The Evil in Us is a 2016 Canadian zombie horror film directed by Jason William Lee, starring Debs Howard, Danny Zaporozan, Behtash Faziali, Ian Collins, Marina Pasqua and Kylee Bush.

==Cast==
- Debs Howard as Brie Armstrong
- Danny Zaporozan as Steve Ridley
- Behtash Faziali as Bash Gill
- Ian Collins as John Wheeler
- Marina Pasqua as Roxanne Bouchard
- Kylee Bush as Trish Walker
- Robert Leaf as Senator Elias Cob
- John Gillich as Detective Jake Strudwick
- Gary Starkell as Raymond Ford
- Jerome Velinsky as Detective Rick Evans
- Patrick Gaites as Roy Collins
- Tatyana Forrest as Zoe Kieslowska
- Becky Hachey as Dr. Amy Nichols
- Gabriel Carter as Officer Mitchell
- Dayleigh Nelson as Officer Drake

==Reception==
Gareth Jones of Dread Central rated the film 3 stars out of 5 and wrote that the film "winds up being a solid, undemanding watch for fans of the genre."

Cleaver Patterson of Scream rated the film 3 stars out of 5 and wrote that while the film is "unlikely to bring much in the way of lasting life to the zombie movie sub-genre", as a "satirical take on the corruption of American politics and big business, coloured with a heavy dose of blood red horror, the result should get the popular vote amongst horror fans everywhere."

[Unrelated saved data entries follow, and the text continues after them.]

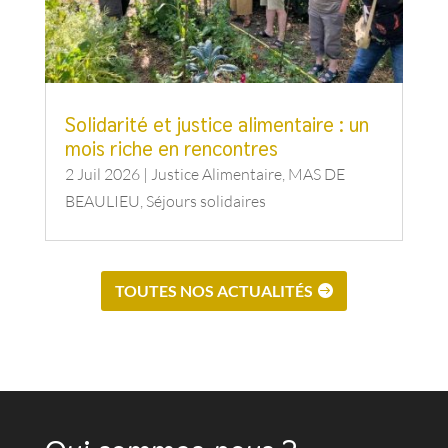
Solidarité et justice alimentaire : un
mois riche en rencontres
2 Juil 2026
|
Justice Alimentaire
,
MAS DE
BEAULIEU
,
Séjours solidaires
TOUTES NOS ACTUALITÉS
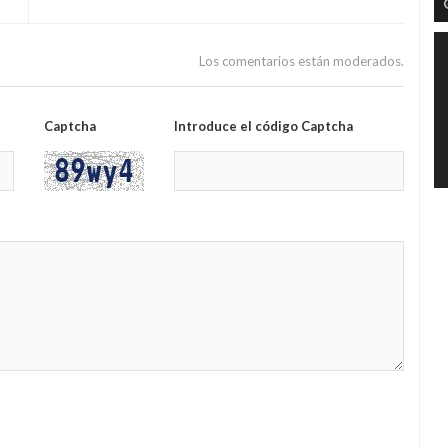
Los comentarios están moderados.
Captcha
Introduce el código Captcha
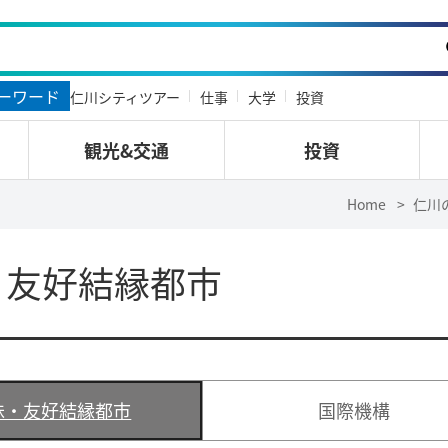
ーワード
仁川シティツアー
仕事
大学
投資
観光&交通
投資
Home
仁川
・友好結縁都市
妹・友好結縁都市
国際機構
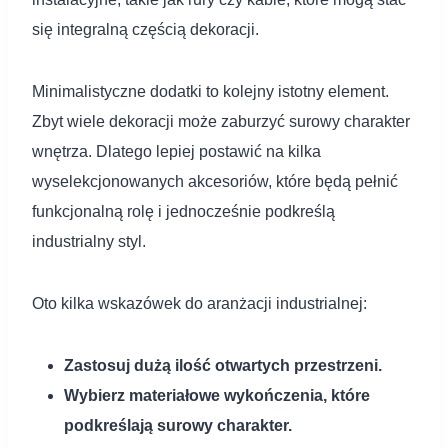
się integralną częścią dekoracji.
Minimalistyczne dodatki to kolejny istotny element.
Zbyt wiele dekoracji może zaburzyć surowy charakter
wnętrza. Dlatego lepiej postawić na kilka
wyselekcjonowanych akcesoriów, które będą pełnić
funkcjonalną rolę i jednocześnie podkreślą
industrialny styl.
Oto kilka wskazówek do aranżacji industrialnej:
Zastosuj dużą ilość otwartych przestrzeni.
Wybierz materiałowe wykończenia, które
podkreślają surowy charakter.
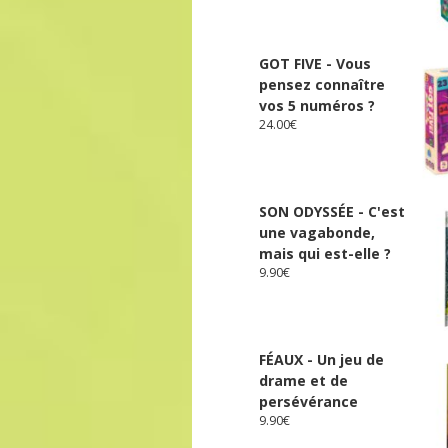
GOT FIVE - Vous
pensez connaître
vos 5 numéros ?
24.00
€
SON ODYSSÉE - C'est
une vagabonde,
mais qui est-elle ?
9.90
€
FÉAUX - Un jeu de
drame et de
persévérance
9.90
€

Film critic Kim Newman wrote that the film is mostly an "essay in the Cabin Fever cycle in which shallow, pretty folks tear into each other – their great faces, neato hair and trim bods are established lovingly early on, all the better to contrast with the way they look after they’ve had chunks bitten out of their faces, been set on fire, suffered scratching and clawing and generally abused themselves and each other."